Thursday, September 26, 2013

consumer - debt collection - notice - debt disputed

Hillman v. NCO Financial Systems – ED Pa. – Sept. 25, 2013

Under the statute, a debt collector must send a consumer a written notice containing, inter alia,  a statement that if the consumer notifies the debt collector in writing within the thirty-day period that the debt, or any portion thereof, is disputed, the debt collector will obtain verification of the debt or a copy of a judgment against the consumer and a copy of such verification or judgment will be mailed to the consumer by the debt collector.  15 U.S.C. § 1692g(a)(4) (emphasis added).

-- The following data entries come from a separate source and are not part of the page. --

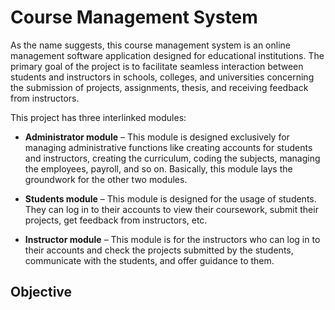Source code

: # Course Management System 

As the name suggests, this course management system is an online management software application designed for educational institutions. The primary goal of the project is to facilitate seamless interaction between students and instructors in schools, colleges, and universities concerning the submission of projects, assignments, thesis, and receiving feedback from instructors. 

This project has three interlinked modules: 

* **Administrator module** – This module is designed exclusively for managing administrative functions like creating accounts for students and instructors, creating the curriculum, coding the subjects, managing the employees, payroll, and so on. Basically, this module lays the groundwork for the other two modules. 

* **Students module** – This module is designed for the usage of students. They can log in to their accounts to view their coursework, submit their projects, get feedback from instructors, etc.

* **Instructor module** – This module is for the instructors who can log in to their accounts and check the projects submitted by the students, communicate with the students, and offer guidance to them.

## Objective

In his allegations, plaintiff focuses on the fact that the sentence of the Letter that begins, “If you notify this office in writing within 30 days . . . .” fails to contain the words “that the debt, or any portion thereof, is disputed.”

The flaw in plaintiff’s argument is that a consumer, as a matter of law, does not specifically need to identify a dispute in writing, as plaintiff claims, to exercise the right to verification. “[U]nder the FDCPA, requesting verification is sufficient to trigger a debt collector’s verification obligations. ‘Dispute’ is a term of art in FDCPA parlance that means a request to verify the existence of a debt.” Gruber v. Creditors’ Protection Service, No. 12-cv-1243, 2013 WL 2072976, at *2 (E.D. Wis. May 14, 2013) (citing DeKoven v. Plaza Assocs., 599 F.3d 578, 582 (7th Cir. 2010)). Because the consumer need not include the actual word “dispute” in a request for verification, defendant’s failure to instruct the consumer to do so is inconsequential.